Schinkel Pavillon, Berlin, Germany
13 Feb 2016 - 10 Apr 2016
For the exhibition LOVE IV: Cold Shower Anthea Hamilton and Nicholas Byrne inhabit the Schinkel Pavillon with an installation of their large, free-standing, brightly-coloured inflatable sculptures.
The exhibition brings together existing and newly commissioned inflatables from the series LOVE, on which the duo periodically collaborates on since 2012. The inflatables take over the exhibition space, both celebrating and collapsing the original experience of an image with their ambiguous presence. The panoramic windows and the octagonal symmetry of the Schinkel Pavillon augment the scale confusion inherent in the image and continue the formal game of translating a reproduction into a blow up. The inflatables are architectural in scale and were originally conceived as buildings or characters populating a street scene. The images are culled freely from a range of sources ranging from art history, popular culture and the aesthetic of the souvenir.
Without a clear set of criteria they are selected based on a heavy interlocking system of references that is representative of the idiosyncratic manner of the collaboration – in need of the titular cold shower to release the tension of compactness. With the exhibition LOVE IV: Cold Shower the Schinkel Pavillon initiates the new series Porzellan und Vulkan. Kollaborative Praxis (Porcelain and Volcano. Collaborative Practice). The yearlong series of exhibitions unfolds as a group exhibition presented in temporal succession that surveys forms of collaborative working manners as a strategy in contemporary artistic practice. Porzellan und Vulkan features positions that question traditional concepts of authorship, artistic subjectivity and the division of labour while contextualising the mobilisation of personal relationships and the ingrained position of social networks in the way artist work today.

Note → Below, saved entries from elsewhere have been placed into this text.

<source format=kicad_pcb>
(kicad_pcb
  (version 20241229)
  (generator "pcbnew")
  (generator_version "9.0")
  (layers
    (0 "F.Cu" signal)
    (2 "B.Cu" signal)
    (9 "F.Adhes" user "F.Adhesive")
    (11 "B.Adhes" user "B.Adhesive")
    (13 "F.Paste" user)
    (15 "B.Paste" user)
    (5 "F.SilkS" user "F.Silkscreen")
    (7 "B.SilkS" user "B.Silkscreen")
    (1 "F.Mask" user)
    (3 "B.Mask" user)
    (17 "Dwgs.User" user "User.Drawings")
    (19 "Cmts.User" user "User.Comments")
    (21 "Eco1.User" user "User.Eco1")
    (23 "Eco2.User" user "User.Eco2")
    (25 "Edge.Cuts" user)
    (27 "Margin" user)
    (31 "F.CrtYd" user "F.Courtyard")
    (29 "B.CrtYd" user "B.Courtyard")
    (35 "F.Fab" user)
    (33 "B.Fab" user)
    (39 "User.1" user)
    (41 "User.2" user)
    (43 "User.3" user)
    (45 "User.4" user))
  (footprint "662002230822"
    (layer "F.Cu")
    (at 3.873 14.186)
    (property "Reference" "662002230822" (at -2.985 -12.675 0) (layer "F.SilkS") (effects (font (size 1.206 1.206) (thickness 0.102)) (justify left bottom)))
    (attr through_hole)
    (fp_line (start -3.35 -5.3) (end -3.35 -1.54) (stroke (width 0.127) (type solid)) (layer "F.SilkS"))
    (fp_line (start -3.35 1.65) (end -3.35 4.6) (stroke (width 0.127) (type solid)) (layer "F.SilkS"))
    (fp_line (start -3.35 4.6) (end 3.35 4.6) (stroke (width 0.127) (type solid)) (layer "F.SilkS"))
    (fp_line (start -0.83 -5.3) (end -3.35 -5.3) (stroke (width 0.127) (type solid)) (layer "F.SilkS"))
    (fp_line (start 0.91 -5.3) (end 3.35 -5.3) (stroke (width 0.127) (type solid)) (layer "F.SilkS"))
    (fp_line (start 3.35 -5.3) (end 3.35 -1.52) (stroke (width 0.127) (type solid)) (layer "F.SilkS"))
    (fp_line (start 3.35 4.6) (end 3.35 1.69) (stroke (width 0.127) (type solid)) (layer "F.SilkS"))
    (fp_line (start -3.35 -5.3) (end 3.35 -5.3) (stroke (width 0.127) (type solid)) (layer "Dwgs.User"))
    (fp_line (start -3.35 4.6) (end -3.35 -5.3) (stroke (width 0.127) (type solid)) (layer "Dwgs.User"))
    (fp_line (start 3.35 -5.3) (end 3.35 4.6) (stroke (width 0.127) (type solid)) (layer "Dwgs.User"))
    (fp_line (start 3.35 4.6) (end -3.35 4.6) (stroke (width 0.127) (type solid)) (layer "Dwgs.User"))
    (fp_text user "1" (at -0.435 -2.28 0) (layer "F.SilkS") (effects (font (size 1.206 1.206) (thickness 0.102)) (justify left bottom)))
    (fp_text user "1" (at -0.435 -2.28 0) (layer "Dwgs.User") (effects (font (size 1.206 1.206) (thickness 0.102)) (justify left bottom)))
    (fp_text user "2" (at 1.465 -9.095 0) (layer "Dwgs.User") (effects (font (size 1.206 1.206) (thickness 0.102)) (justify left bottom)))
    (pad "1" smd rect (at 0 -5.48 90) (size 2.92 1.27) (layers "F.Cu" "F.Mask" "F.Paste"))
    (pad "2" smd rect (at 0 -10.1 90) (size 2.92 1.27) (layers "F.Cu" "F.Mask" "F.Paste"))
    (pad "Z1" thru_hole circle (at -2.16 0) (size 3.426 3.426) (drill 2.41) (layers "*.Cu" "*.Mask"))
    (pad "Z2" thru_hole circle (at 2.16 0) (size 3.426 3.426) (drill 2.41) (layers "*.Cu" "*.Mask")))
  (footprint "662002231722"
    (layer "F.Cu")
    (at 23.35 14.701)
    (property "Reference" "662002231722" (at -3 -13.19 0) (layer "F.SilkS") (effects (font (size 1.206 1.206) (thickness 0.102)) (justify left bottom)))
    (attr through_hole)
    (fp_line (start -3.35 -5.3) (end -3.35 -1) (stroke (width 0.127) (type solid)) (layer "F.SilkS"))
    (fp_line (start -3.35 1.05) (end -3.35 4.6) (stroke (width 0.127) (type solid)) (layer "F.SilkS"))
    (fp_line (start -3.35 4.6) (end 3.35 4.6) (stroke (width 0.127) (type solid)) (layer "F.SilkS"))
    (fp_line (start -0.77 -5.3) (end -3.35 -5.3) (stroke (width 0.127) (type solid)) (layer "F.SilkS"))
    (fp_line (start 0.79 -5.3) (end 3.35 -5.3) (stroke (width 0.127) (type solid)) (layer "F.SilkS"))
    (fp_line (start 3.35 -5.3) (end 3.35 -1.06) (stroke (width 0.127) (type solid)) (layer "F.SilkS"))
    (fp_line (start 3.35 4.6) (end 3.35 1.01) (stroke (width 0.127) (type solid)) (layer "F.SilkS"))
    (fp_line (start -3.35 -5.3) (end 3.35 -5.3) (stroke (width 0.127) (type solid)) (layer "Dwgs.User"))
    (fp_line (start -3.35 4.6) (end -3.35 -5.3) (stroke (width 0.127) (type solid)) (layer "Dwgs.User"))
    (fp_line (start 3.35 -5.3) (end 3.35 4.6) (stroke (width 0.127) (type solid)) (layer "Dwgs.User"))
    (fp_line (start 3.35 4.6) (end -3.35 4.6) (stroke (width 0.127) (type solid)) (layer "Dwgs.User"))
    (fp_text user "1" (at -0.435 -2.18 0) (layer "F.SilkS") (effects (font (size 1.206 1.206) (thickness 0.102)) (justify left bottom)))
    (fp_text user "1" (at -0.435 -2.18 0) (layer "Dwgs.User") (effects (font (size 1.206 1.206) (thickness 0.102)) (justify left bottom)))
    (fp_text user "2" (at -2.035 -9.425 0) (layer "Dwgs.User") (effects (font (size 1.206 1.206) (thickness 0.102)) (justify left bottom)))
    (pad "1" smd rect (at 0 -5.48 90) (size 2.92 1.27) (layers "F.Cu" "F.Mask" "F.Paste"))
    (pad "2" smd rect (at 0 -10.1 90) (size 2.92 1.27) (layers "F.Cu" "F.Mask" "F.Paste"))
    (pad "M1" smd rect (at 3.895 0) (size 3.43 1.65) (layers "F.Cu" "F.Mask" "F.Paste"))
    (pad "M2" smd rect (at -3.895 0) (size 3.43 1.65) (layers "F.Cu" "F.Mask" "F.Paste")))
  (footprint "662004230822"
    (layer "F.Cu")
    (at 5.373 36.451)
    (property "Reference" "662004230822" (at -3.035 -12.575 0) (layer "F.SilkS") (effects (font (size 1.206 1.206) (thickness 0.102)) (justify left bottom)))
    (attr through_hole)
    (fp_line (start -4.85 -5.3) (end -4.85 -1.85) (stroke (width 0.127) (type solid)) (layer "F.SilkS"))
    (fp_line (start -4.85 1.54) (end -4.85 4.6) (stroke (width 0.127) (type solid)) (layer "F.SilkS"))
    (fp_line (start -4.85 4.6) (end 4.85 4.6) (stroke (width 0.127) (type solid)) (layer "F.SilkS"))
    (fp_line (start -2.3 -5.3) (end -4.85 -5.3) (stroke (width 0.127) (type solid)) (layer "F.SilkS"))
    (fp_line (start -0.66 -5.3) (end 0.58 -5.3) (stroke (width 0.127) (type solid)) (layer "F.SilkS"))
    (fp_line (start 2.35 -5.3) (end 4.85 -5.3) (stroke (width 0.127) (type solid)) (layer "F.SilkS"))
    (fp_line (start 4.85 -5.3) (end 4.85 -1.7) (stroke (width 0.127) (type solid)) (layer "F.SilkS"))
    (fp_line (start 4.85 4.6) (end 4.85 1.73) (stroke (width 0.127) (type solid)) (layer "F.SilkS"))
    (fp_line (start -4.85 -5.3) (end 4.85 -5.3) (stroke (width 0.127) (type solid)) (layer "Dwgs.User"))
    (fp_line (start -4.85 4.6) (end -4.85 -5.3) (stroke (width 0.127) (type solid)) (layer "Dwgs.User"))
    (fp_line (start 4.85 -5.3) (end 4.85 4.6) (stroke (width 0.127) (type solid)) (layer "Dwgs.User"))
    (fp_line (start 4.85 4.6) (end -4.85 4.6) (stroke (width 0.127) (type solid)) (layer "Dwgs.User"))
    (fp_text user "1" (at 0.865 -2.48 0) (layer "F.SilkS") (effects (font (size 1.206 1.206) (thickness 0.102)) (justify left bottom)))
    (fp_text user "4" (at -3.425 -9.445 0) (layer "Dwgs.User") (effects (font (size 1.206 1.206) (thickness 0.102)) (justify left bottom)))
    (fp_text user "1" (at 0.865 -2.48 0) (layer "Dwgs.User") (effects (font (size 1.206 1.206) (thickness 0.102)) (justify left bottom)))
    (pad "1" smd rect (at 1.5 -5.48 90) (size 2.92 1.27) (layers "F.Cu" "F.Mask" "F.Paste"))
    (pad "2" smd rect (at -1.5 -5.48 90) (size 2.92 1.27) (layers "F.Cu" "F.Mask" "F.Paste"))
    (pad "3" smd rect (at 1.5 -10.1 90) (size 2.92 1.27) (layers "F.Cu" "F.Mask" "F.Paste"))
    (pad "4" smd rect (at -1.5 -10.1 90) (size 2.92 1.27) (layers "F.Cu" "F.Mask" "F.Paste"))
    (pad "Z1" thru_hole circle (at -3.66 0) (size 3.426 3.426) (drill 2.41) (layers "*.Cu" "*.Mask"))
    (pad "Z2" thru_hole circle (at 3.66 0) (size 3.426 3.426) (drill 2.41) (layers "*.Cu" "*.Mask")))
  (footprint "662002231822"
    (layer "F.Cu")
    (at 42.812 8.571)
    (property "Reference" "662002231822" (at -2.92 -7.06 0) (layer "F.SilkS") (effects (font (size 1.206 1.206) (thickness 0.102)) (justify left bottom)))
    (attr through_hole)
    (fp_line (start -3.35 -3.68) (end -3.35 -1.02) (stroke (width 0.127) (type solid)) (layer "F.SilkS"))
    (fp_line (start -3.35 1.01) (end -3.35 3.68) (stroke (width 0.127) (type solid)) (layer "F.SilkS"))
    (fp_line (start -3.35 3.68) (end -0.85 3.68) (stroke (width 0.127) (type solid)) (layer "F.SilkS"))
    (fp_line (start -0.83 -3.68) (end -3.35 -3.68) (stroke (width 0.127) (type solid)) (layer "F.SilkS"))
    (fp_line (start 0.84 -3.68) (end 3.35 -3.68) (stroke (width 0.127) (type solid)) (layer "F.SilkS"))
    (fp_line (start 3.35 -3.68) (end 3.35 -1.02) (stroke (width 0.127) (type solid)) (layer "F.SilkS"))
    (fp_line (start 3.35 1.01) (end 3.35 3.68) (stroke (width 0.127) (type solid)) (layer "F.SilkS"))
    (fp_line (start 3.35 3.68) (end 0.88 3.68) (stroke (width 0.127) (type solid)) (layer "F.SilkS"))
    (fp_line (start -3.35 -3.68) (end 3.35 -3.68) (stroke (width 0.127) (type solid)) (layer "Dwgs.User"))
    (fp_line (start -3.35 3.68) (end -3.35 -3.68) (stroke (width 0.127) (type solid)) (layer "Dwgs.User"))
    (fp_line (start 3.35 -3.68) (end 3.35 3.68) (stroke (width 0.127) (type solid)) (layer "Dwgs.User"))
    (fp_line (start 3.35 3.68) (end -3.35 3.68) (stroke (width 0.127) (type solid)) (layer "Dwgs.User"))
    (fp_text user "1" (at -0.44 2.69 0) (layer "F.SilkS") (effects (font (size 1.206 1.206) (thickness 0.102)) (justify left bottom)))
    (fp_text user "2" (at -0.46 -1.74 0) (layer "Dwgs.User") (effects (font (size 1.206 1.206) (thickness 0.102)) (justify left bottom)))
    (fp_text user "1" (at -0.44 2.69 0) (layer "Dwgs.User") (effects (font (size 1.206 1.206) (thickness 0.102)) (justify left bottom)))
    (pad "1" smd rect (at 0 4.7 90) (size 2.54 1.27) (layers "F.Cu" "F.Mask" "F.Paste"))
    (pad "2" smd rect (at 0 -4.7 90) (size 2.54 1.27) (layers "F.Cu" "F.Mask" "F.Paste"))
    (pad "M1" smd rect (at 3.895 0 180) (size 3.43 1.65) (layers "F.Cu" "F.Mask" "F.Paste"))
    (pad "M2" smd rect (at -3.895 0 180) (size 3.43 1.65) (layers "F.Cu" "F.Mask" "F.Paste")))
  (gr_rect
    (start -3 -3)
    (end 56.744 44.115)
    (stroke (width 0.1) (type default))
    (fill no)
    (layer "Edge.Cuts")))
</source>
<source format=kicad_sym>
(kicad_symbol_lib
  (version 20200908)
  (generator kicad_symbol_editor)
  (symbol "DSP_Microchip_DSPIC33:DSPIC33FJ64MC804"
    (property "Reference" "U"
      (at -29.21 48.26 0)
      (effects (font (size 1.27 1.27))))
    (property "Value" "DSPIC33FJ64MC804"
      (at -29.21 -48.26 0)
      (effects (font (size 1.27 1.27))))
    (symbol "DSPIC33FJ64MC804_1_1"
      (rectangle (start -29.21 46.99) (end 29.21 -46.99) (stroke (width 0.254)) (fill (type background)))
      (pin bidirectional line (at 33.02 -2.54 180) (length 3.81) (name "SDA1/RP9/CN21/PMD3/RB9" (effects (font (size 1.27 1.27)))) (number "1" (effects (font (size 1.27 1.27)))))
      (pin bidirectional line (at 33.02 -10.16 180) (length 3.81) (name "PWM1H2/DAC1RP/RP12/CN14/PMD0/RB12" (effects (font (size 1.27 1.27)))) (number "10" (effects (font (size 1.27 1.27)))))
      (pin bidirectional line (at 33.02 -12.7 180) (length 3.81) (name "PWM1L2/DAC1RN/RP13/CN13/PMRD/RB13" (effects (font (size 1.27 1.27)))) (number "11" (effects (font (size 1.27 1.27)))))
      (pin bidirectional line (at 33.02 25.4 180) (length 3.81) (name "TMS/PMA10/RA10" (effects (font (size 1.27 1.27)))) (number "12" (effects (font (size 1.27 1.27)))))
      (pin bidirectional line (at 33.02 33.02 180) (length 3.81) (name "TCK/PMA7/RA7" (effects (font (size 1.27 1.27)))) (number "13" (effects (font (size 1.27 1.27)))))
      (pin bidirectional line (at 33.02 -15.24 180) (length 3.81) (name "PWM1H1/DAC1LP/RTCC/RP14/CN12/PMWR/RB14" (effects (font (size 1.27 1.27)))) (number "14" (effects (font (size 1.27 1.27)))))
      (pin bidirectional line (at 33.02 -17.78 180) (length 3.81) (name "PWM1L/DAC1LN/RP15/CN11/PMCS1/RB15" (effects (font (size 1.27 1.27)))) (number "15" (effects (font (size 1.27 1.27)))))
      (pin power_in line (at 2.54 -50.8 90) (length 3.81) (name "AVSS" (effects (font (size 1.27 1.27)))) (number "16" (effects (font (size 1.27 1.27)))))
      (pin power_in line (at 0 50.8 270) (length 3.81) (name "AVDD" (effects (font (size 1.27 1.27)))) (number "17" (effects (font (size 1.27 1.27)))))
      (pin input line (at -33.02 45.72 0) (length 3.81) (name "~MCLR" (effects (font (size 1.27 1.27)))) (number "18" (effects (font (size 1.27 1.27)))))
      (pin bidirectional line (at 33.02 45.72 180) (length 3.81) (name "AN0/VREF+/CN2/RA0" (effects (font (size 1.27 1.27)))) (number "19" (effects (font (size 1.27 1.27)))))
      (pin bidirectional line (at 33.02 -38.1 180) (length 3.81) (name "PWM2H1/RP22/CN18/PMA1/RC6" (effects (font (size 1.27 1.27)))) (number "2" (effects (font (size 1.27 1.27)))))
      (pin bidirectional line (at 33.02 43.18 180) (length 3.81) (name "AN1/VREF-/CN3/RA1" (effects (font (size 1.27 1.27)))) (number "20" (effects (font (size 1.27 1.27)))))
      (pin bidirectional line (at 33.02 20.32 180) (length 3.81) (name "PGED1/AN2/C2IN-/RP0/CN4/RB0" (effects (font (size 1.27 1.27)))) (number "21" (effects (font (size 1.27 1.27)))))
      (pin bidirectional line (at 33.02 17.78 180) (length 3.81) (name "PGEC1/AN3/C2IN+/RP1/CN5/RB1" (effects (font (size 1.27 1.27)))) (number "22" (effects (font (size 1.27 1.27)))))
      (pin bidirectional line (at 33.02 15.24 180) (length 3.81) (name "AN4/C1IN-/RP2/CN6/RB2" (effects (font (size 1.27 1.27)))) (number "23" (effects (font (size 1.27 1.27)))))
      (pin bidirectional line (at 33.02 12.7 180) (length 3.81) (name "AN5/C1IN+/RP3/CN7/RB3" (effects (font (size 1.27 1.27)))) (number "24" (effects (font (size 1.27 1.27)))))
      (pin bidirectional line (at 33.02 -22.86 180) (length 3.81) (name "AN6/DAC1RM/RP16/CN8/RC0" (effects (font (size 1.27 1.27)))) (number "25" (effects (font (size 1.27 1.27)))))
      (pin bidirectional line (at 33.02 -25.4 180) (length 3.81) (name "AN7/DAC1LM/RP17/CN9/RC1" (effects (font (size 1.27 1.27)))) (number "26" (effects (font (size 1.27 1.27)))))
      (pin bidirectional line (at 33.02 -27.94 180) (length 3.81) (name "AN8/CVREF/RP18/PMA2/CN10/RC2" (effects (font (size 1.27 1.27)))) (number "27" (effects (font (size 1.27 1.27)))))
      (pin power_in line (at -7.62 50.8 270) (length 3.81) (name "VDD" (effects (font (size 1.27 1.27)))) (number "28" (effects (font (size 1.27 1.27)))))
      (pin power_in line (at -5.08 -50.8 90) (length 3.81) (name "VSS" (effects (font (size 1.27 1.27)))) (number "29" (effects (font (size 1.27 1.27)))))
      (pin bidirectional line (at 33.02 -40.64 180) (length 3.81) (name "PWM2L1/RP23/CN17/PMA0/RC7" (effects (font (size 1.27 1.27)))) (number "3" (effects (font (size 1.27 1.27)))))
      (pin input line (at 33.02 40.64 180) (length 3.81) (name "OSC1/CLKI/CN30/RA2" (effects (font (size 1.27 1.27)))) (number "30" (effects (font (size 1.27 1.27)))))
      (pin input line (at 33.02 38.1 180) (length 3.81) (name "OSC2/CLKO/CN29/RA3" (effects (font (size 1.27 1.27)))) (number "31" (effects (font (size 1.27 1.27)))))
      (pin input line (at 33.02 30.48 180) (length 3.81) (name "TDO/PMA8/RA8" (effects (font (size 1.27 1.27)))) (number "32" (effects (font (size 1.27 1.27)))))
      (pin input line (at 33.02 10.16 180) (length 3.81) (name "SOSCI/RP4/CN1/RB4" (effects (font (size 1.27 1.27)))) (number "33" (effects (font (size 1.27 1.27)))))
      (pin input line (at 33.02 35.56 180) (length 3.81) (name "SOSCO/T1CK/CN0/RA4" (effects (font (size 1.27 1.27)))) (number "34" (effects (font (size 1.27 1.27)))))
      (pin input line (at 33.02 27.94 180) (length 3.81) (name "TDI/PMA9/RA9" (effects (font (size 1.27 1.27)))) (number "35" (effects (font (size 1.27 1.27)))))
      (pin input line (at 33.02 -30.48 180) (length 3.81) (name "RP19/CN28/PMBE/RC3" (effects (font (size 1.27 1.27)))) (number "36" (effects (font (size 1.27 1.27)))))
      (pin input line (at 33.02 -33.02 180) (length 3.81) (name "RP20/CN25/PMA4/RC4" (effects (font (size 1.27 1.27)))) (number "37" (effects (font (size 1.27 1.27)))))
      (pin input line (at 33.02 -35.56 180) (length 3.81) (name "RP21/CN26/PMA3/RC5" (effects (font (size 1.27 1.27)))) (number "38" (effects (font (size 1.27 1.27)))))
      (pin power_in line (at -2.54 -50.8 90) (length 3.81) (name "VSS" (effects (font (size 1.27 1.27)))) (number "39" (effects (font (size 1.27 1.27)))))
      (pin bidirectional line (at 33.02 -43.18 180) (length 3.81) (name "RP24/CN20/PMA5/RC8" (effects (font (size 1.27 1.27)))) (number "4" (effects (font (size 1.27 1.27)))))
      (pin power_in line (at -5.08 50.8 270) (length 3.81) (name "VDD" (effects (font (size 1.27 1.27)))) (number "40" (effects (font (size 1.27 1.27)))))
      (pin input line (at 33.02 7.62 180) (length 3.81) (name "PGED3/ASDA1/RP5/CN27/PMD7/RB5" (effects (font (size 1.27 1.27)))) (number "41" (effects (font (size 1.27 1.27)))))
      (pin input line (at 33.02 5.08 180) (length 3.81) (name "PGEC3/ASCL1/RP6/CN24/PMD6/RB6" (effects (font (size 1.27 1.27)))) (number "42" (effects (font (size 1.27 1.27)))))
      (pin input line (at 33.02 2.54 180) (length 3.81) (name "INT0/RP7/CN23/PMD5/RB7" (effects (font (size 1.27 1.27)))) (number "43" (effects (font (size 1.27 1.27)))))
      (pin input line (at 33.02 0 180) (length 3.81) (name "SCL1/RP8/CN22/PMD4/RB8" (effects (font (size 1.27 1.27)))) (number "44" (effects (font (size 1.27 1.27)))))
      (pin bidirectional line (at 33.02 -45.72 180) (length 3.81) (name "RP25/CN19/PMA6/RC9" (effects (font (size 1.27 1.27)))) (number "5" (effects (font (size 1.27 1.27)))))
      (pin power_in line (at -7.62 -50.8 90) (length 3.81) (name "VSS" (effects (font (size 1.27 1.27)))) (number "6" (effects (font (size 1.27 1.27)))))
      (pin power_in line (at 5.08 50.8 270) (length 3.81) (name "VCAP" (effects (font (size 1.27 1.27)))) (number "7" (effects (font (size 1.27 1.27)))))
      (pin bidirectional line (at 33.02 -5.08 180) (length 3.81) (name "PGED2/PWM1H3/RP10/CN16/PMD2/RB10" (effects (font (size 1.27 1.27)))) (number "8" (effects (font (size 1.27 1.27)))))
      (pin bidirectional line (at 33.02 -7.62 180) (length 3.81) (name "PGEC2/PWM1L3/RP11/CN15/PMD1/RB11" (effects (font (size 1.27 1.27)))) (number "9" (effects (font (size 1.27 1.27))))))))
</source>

The LOVE series by Anthea Hamilton and Nicholas Byrne is an ever-growing collection of objects: a kimono (First LOVE Kimono, 2013), a set of animations (LOVE: Calypsos, 2009 and LOVE: LXVX, 2014) and an ongoing series of large inflatables LOVE, 2012-ongoing. The inflatables have previously been shown at Frieze Projects East, 2012 (commissioning institution); Glasgow International, Govanhill Baths, 2013 and Burning Down the House: 10th Gwangju Biennale, 2014.
The exhibition is funded by the Kulturstiftung des Bundes (German Federal Cultural Foundation)
Anthea Hamilton is also one of the six artists, commissioned by Frieze New York 2016 to produce a new artwork as part of the Frieze Projects program both inside the fair and around Randall’s Island Park, Manhattan, taking place from May 5 to 8.
This year’s program explores the magical possibilities of artistic intervention, with performances, sculptures and clandestine actions, which subvert the fair environment in unexpected and often humorous ways.
Inside the fair, British artist Anthea Hamilton reinterprets an iconic project by Italian architect Mario Bellini by paying tribute to his Kar-A-Sutra, a futuristic inhabitable car conceived in 1972.